Given exercise 1 »
Turn the listing at the very end, after the freight transport page, into a numbered list with no blank lines, and leave the pictures out.

Text to read »

Agent-based Freight Transport Modelling
Active Project
Freight transport systems deviate from passenger transport systems in various ways, accounting for multiple dimensions in mode-choice models, freight generation models, trip estimation and other key decision-making models. For policymakers, businesses and stakeholders, understanding freight transport’s unique needs is crucial in making efficient and effective choices. The concept of freight transport systems is unique as it considers various vital players, including production, inventory, transport logistics, consumption and trade, particularly international and inter-regional freight transport.
My PhD student, Kesewa Opoku Agyemang, is going to develop an aggregated-disaggregated agri-food supply chain model. Integrating an Aggregate-Disaggregate-Aggregate (ADA) freight modelling system, she is going to model the generation of trade flows and assignment networks in an aggregate way while simulating logistical decisions at the level of individual firm-to-firm flows. To estimate the disaggregate logistics in her freight transportation model, she’ll focus on ‘crucial choice’ decisions. These include ‘transport chains’ (choice of transport mode combined with transhipment locations); duration of storage; origin and destination of shipment; and shipment size.

Given exercise 2 »
On the freight transport page, who is going to develop the agri-food supply chain model?

Records for the exercise »
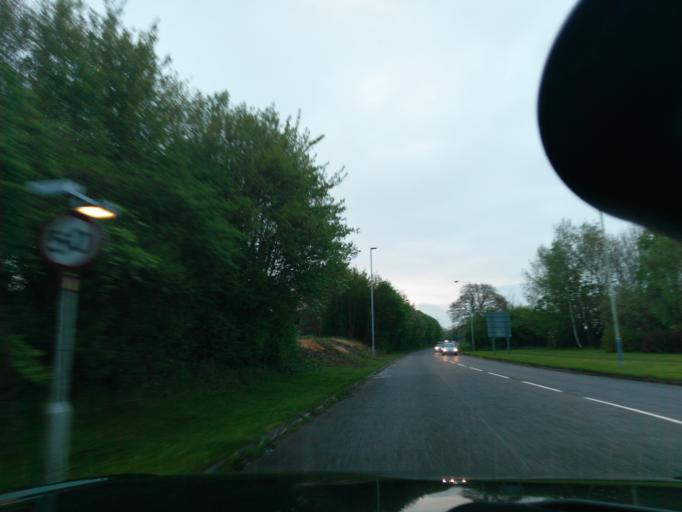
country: GB
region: England
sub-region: Wiltshire
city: Trowbridge
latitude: 51.3265
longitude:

Right answer 1 »
1. country: GB
2. region: England
3. sub-region: Wiltshire
4. city: Trowbridge
5. latitude: 51.3265
6. longitude:

Right answer 2 »
Kesewa Opoku Agyemang